Perhaps the most amazing part of that scripture is this last section; Elijah was a man just like us. He was one of the greatest heroes of the faith, but he wasn’t fundamentally any different!  His prayer was powerful… and so is ours!

So do we pray, really pray, for each other?  Are we confessing sin to one another and praying for each other?  Sometimes we sit around and question God when in truth, we’ve failed to be obedient.  Did any of you ever lose a privilege because of your disobedience?   I remember getting grounded from the car as a teenager for leaving without telling my parents where I was going and being out too late. Then did I rail about the horrible injustice?  Well, if I did, it was dumb, because the truth was, justice was served. 

What makes us think we somehow deserve to reap the rewards without being obedient? When the Bible gives us clear instructions, we have two choices: we can obey, and reap the rewards, or we can disobey and not reap the rewards.  One of the choices isn’t to do whatever we want to and expect God to bless it, no matter if it’s within or outside of his will.

Sometimes we’re stuck because we aren’t looking at the big picture. The Apostle Paul attributed this, in his own life, to God keeping him from becoming conceited.  He tells of “a thorn in the flesh, a messenger of Satan, to torment him. “Three times I pleaded with the Lord to take it away from me. But he said to me, ‘My grace is sufficient for you, for my power is made perfect in weakness.’”  (2 Corinthians 12:7-9) Maybe your pain is for God’s good.  Maybe God wants to use you in spite of your weakness.  Maybe God wants to use you as a healer.  Maybe God wants to demonstrate His strength in your weakness.
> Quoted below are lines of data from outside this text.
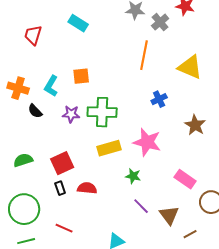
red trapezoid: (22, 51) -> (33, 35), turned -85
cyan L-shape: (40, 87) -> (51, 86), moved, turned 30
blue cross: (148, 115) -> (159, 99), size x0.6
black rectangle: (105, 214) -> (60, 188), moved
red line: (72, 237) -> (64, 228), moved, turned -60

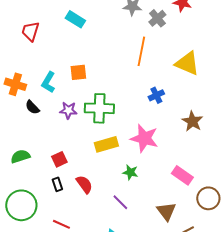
red square: (62, 163) -> (59, 159), size x0.7
red semicircle: (87, 188) -> (84, 184), turned 48
purple line: (141, 206) -> (120, 202), moved

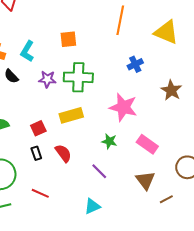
orange square: (78, 72) -> (68, 39), moved
yellow rectangle: (106, 144) -> (71, 115), moved
pink rectangle: (182, 175) -> (147, 144), moved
Whatever the case, I believe God’s plan for all of us involves healing.  Otherwise Jesus’ ministry would have looked very different.  Jesus proclaimed himself the fulfillment of Isaiah’s prophecy. He read Isaiah’s word: “The Spirit of the Lord is upon me, because he has anointed me to preach good news to the poor. He has sent me to proclaim freedom for the prisoners and recovery of sight for the blind, to release the oppressed, to proclaim the year of the Lord’s favor.” After he read this, he said to them, “Today this scripture is fulfilled in your hearing.” (Luke 4:18-19, 21).

I believe that some of us desperately need healing, the kind that only Jesus can give us.  I invite you, as we sing our final song, to come forward to receive prayer.